The bad news is you could have a bad reaction—like I told you before you signed on.
This first injection is the most crucial and important to monitor.
” She released the rubber band on his arm, took the needle out and unceremoniously stuck a cotton ball and Band-aid on the needle point—all in one motion.
She turned to her tray of tubes, vials, and equipment and picked up the needle that contained the EM-HGH-1-JD.
His heart rose on a bubble until he almost felt strangled as his shoulders bunched in tension.
Taking a deep breath, he told himself it would work—he’d be playing like he was twenty-five years old again in time for the playoffs—and the Super Bowl.
He’d get another ring and not feel like a cripple as he hefted the trophy in the air.
And he’d be helping medical research doing it.
Charlie gave him one last serious stare into his eyes, as if she were reading everything he’d just thought, then took the needle and injected it into the deltoid muscle of his left arm.

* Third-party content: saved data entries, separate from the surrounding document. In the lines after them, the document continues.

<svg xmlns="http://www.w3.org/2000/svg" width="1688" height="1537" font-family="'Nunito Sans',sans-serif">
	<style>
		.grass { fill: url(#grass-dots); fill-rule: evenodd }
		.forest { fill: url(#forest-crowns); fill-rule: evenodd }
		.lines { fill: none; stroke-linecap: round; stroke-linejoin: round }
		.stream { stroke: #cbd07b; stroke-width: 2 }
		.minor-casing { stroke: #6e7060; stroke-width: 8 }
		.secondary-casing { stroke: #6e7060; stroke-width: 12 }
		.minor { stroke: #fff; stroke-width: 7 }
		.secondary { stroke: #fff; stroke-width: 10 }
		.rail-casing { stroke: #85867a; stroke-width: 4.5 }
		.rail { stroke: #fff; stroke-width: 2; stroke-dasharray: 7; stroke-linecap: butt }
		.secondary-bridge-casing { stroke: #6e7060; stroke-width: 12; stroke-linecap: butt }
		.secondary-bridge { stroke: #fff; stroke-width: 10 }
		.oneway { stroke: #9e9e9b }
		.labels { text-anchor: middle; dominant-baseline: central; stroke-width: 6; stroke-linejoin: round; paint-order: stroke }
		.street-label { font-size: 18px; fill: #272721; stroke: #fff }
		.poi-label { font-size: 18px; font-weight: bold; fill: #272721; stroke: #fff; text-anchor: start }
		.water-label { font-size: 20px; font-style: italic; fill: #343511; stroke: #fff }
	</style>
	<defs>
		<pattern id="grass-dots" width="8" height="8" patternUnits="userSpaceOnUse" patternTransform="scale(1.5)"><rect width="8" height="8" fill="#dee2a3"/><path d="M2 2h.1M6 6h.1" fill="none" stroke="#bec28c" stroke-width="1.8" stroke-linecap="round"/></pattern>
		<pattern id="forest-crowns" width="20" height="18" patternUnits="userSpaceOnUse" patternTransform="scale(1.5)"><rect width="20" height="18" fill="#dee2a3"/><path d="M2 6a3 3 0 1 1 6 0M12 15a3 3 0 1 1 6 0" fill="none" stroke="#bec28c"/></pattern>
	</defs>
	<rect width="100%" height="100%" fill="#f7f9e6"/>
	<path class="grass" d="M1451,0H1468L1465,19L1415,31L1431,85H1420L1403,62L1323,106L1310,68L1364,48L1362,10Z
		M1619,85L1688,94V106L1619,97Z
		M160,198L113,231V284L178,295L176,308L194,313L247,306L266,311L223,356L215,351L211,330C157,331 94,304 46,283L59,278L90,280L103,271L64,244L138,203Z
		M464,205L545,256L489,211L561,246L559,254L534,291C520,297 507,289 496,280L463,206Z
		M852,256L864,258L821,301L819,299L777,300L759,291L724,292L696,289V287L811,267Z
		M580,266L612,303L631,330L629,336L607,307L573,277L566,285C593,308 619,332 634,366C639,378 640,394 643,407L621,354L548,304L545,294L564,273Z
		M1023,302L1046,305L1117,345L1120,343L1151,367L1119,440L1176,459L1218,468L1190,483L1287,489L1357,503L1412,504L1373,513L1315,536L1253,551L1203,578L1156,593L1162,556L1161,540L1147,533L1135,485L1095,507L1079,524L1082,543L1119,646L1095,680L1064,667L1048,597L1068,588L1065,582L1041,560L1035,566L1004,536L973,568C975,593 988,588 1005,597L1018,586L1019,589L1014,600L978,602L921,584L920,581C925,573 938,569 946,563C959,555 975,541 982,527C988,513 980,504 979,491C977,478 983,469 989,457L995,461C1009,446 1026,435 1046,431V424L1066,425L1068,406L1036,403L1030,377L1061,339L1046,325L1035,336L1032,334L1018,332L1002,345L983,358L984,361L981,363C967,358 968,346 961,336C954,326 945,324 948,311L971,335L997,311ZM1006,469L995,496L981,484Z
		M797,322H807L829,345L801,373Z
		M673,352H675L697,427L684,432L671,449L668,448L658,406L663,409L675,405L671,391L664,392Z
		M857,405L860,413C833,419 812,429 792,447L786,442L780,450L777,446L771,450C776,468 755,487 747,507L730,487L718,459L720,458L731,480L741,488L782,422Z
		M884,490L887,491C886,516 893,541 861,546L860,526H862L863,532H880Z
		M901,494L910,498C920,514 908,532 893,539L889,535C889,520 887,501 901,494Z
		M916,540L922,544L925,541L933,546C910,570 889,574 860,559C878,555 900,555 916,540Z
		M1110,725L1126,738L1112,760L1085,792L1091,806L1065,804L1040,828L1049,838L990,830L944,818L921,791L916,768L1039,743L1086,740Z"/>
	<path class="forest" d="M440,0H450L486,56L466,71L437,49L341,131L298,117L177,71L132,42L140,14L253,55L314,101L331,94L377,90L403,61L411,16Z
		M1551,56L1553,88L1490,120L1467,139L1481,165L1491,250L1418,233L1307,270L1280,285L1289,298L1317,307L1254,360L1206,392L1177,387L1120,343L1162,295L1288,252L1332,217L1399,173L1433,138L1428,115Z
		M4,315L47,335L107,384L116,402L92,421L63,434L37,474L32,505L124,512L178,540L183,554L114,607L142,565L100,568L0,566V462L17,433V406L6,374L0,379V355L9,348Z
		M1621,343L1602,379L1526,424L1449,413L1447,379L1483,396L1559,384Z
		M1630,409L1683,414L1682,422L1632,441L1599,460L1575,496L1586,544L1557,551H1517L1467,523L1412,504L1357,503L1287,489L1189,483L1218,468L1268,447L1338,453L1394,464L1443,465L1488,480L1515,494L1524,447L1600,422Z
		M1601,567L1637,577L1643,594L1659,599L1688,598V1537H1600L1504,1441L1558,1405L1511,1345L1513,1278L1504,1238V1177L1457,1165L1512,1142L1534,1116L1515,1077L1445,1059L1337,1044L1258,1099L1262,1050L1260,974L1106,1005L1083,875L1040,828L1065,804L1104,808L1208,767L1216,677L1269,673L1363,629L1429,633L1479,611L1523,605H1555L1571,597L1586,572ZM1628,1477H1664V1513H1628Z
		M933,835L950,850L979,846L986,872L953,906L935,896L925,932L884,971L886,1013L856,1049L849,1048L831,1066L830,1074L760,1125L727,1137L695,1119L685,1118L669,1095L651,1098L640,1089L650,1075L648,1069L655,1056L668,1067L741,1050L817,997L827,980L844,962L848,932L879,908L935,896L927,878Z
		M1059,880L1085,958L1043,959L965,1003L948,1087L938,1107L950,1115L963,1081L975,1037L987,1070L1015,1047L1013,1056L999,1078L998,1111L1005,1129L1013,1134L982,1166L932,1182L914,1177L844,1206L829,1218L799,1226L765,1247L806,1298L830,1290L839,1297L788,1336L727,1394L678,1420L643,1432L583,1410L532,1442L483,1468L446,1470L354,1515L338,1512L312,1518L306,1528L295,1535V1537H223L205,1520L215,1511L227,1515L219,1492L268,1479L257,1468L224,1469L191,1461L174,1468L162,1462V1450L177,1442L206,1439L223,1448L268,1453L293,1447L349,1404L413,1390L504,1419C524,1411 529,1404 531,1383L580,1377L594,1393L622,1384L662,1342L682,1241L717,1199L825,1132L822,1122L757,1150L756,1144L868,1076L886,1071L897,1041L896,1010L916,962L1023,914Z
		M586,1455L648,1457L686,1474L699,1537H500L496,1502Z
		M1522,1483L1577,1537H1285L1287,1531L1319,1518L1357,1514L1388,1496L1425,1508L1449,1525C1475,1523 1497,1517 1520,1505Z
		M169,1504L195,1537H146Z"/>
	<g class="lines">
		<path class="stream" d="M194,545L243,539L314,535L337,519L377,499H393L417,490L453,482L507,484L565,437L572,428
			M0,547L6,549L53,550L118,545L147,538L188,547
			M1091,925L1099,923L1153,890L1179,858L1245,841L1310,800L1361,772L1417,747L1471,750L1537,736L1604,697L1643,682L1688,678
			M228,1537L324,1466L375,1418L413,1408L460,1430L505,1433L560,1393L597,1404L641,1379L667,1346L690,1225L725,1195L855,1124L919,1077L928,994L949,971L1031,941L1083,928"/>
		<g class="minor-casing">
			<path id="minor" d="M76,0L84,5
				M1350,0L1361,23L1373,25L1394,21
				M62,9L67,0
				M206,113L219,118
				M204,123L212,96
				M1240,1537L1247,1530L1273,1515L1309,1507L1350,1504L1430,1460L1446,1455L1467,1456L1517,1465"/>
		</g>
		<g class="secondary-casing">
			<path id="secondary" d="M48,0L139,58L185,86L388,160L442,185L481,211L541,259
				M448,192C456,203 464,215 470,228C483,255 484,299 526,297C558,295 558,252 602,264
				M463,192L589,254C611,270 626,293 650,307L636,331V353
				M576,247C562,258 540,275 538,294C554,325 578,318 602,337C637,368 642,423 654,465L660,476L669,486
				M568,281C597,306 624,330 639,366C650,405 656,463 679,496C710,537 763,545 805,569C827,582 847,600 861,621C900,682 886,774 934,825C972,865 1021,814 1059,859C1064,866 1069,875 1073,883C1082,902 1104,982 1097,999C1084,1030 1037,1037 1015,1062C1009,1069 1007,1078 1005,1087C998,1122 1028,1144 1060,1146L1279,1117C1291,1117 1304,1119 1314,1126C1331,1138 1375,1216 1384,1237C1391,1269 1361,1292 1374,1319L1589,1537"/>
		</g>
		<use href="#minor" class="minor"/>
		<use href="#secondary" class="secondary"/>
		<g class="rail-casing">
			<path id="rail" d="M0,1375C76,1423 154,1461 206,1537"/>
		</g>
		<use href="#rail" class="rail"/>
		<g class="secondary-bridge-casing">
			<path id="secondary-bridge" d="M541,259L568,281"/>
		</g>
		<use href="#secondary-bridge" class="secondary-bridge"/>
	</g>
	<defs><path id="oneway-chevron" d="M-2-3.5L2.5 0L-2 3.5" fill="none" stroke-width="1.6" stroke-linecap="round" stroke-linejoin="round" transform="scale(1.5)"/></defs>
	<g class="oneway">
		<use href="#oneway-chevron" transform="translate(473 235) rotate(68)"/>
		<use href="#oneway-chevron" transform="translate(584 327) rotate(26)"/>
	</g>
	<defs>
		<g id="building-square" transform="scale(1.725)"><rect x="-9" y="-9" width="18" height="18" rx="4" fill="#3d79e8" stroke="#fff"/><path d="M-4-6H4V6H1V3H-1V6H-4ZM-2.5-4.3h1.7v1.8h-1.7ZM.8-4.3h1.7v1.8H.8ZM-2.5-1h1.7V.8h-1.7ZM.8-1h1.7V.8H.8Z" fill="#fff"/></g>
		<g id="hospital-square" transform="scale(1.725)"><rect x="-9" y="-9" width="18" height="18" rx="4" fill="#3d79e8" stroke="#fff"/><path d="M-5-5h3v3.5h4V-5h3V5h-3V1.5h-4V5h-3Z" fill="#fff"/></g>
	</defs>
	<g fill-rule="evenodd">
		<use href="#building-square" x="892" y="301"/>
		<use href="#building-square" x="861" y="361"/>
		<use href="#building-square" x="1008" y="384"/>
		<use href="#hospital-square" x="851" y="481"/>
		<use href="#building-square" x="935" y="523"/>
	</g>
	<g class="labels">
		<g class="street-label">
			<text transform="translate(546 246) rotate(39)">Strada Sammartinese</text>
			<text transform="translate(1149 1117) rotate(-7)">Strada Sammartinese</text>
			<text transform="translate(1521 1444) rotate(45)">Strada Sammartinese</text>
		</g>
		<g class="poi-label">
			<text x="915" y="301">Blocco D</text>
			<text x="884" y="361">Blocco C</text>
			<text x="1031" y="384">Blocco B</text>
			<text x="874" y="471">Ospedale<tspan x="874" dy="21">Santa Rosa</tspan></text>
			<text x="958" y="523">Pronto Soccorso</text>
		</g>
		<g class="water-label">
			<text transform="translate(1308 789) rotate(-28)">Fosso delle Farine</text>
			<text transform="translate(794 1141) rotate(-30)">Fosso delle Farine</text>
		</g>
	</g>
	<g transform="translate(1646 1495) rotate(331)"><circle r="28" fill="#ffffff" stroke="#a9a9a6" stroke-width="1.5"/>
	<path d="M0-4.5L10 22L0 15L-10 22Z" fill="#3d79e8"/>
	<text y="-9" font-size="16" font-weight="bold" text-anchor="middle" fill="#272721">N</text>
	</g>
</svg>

After she pulled the empty needle from his arm five seconds later he said, “Now you can call me Dr. Frankenstein’s monster.”
She didn’t smile. “Now we watch the injection site for a rash, swelling, discoloration, and tenderness and we monitor you for headaches, difficulty breathing, unusual heartbeat or nausea.” She put the needle back on her tray and rubbed the site gently with a cotton ball, examining it closely.
After applying a small bandage, she looked up at him.
“I’m serious, Trent. This is the riskiest moment and I—wouldn’t want anything to go wrong. Wouldn’t want to miss any of the signs.”
“What happens if we see a sign?”
“We rush you to the hospital for treatment. Immediately.” She looked at him with that dead serious expression. Dead calm and confident too.
He nodded. “That would ruin your research protocol, wouldn’t it? Let the cat out of the bag?
Doing a double take, she said, “That would be the last thing I’d be concerned about. Your life would be at stake, Trent. The rest—well—”
She waved a hand and turned away.
“You’re one hell of a doctor, Charlie,” he said. He looked at Nunley then and the man nodded in a silent, I told you she was something.
“Glad you think so. Now take off your clothes.”